PRIDCO, Economic Development Administration, Mayaguez, San Juan, tax exemptions
Over the course of the 1980s and 1990s, manufacturing’s portion of the island’s labor force declined from 20 percent to 15 percent by 1999. Nevertheless, manufacturing produced in 1999 about $26 billion, which amounted to 70 percent of the GDP. In terms of employment, one of Puerto Rico’s leading manufacturing industries is apparel making. A modern apparel industry evolved from a small-scale labor-intensive needlework industry of the 1940s. By the 1990s most apparel plants were branches of mainland U.S. firms. San Juan and Mayaguez are the leading centers for making clothing. Large numbers of workers also produce chemicals, electronic equipment, and processed foods. Other major manufactures include pharmaceuticals, industrial machinery, printed materials, rubber and plastics, metal items, furniture and fixtures, and leather products.

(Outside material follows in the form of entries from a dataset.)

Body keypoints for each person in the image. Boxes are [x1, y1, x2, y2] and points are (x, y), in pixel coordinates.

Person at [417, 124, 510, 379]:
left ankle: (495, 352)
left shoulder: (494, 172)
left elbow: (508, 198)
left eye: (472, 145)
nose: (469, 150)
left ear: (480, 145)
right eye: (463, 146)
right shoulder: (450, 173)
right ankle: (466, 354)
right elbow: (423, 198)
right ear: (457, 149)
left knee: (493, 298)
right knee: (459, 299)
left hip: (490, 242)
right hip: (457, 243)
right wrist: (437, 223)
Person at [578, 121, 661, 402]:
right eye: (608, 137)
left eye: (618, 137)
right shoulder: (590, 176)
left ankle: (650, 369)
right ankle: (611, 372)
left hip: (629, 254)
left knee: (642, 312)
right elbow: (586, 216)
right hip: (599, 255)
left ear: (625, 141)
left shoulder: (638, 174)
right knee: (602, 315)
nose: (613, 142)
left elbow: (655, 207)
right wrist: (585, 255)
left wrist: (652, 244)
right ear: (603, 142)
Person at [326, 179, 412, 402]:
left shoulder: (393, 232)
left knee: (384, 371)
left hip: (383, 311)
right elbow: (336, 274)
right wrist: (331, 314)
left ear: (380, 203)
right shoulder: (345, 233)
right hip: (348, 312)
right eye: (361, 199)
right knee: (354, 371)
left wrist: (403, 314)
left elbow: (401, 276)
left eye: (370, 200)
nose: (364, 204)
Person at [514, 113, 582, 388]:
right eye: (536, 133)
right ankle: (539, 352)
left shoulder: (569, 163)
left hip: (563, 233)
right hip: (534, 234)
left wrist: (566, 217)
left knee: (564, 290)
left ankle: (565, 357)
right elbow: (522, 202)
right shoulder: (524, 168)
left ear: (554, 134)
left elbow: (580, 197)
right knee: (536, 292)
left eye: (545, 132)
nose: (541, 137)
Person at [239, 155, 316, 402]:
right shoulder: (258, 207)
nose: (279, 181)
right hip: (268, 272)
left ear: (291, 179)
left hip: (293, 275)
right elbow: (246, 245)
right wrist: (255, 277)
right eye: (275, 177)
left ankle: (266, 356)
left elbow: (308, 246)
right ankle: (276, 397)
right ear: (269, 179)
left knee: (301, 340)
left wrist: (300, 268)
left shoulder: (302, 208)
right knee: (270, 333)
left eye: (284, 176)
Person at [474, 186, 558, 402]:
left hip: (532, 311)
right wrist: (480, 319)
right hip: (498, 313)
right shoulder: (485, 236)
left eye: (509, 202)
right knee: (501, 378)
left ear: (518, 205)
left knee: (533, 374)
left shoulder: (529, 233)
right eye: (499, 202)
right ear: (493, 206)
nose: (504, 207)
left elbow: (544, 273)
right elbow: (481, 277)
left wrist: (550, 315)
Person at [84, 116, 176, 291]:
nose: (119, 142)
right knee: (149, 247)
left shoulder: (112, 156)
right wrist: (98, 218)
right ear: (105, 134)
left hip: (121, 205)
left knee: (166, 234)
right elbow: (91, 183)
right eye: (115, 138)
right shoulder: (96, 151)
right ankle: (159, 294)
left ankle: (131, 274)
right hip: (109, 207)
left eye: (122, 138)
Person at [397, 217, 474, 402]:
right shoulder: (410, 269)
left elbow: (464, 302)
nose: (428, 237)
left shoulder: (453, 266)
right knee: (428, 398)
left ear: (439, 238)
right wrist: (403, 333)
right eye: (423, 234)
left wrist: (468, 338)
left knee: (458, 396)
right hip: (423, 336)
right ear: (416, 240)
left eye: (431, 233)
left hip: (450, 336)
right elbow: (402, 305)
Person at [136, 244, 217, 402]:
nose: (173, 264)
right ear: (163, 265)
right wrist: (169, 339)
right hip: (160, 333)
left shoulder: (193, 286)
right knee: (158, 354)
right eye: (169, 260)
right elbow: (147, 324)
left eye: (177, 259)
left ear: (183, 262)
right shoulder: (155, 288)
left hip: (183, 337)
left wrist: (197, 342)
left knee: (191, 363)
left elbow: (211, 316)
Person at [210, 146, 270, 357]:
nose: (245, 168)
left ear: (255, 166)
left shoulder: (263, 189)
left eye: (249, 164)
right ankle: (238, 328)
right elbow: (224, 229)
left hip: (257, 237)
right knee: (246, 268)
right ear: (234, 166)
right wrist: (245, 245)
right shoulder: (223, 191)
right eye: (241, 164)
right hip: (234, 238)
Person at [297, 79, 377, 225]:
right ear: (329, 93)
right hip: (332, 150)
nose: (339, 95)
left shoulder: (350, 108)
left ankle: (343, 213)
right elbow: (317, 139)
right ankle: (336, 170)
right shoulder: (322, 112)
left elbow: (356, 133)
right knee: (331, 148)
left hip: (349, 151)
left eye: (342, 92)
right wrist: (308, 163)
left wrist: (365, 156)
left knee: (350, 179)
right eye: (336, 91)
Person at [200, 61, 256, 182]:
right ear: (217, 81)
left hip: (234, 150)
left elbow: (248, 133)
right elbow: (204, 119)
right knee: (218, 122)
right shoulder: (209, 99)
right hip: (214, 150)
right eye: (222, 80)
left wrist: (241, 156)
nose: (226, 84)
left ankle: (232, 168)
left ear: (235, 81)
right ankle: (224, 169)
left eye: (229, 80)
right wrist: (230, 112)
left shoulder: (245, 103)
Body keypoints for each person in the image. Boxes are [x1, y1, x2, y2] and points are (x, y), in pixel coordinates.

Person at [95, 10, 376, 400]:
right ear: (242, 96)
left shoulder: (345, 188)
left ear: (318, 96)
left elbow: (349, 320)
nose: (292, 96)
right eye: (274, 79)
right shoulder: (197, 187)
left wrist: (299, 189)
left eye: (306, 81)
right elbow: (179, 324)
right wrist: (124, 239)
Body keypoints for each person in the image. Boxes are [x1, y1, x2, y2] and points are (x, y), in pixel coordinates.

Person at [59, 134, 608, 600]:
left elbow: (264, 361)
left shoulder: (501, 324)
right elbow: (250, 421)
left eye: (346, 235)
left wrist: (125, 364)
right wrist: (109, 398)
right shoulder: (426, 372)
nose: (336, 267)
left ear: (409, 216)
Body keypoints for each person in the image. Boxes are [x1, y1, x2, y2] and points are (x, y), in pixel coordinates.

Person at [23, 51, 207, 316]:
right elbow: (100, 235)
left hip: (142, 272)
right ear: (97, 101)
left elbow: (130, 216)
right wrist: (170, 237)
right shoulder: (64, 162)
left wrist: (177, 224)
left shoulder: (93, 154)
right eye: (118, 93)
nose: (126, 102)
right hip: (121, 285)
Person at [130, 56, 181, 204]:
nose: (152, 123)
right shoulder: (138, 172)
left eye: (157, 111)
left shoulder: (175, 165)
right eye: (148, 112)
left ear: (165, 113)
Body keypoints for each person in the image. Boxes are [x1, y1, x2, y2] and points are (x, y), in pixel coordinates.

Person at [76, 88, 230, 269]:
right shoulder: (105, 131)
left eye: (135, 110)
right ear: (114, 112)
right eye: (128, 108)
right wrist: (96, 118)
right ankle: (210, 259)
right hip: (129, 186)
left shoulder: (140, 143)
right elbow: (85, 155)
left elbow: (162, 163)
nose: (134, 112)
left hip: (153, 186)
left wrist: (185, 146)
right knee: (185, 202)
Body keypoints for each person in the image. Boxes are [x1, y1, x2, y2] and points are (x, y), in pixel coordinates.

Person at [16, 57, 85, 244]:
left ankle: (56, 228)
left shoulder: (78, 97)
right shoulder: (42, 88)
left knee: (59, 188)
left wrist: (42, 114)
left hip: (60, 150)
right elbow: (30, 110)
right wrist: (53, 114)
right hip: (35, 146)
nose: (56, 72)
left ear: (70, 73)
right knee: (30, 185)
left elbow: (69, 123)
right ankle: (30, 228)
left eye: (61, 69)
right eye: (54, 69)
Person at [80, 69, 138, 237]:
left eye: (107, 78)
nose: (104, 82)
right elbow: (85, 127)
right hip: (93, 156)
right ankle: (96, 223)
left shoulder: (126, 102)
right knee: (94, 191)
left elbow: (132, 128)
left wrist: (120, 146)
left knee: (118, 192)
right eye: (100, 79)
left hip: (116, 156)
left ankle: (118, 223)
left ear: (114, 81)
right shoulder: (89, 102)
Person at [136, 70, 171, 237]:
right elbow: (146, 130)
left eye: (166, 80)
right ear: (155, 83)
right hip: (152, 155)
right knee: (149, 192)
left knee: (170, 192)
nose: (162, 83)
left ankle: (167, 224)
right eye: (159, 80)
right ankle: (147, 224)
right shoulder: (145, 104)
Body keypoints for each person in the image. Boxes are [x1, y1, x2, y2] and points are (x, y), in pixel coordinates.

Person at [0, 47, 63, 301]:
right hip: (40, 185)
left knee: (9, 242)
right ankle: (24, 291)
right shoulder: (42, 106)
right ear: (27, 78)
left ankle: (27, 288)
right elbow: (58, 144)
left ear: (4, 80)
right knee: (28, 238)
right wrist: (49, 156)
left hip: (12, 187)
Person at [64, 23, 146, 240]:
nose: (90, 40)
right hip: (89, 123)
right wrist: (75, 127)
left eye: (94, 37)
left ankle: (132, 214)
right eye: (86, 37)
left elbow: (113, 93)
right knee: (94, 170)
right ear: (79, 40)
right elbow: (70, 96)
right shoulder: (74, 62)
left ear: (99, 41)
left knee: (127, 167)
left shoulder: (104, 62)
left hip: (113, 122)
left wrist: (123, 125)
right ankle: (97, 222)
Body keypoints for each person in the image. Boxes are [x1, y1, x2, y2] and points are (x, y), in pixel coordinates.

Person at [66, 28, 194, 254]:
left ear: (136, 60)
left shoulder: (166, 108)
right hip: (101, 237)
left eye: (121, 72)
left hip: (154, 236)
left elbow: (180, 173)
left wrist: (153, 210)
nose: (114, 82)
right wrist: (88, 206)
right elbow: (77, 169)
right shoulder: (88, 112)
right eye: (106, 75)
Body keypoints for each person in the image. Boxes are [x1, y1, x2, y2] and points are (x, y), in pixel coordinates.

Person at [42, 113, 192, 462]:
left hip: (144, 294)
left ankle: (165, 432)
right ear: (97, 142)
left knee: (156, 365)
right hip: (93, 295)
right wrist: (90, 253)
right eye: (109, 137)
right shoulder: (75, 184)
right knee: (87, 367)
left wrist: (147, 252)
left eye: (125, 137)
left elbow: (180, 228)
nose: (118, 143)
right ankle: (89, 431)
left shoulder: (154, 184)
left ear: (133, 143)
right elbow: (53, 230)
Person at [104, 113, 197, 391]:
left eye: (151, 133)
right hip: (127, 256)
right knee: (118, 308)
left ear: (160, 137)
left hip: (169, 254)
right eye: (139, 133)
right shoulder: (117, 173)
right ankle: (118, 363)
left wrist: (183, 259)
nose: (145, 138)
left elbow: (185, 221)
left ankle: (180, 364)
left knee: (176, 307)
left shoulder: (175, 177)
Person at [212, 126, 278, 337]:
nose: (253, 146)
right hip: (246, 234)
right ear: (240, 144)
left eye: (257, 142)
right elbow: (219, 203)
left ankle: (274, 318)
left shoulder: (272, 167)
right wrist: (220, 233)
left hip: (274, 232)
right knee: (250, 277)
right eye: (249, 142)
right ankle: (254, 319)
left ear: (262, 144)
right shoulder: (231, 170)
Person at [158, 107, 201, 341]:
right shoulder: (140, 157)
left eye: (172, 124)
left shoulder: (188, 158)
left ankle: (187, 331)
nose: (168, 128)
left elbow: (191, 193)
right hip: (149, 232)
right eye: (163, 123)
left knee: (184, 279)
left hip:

Since the 1940s the government has encouraged manufacturing by offering incentives such as tax exemptions, loans, and research assistance. The leading government agency for encouraging industrial development was the Economic Development Administration, created in 1950 and generally known as Fomento (Spanish for “development”). Fomento’s mandate was to attract manufacturers to the island. To carry this out, Fomento sold or leased plants on favorable terms. In addition, the government waived business income tax dues for several years. Many large American manufacturing companies established plants in Puerto Rico, attracted by tax benefits and wages that were lower than on the mainland. In the 1990s the Puerto Rican Industrial Development Company (PRIDCO), a subsidiary of Fomento, became responsible for the industrial development of Puerto Rico.
In 1996, as part of budgetary cutbacks on the mainland, the U.S. Congress voted to eliminate over a ten-year period the tax incentives for American companies investing in businesses in Puerto Rico. To counteract the economic losses caused by the phase-out, the Puerto Rican government established a series of local tax incentives to keep or attract new companies to the island. These included a maximum 7 percent business income tax rate, tax incentives for research and development, and deductions for the costs of job training.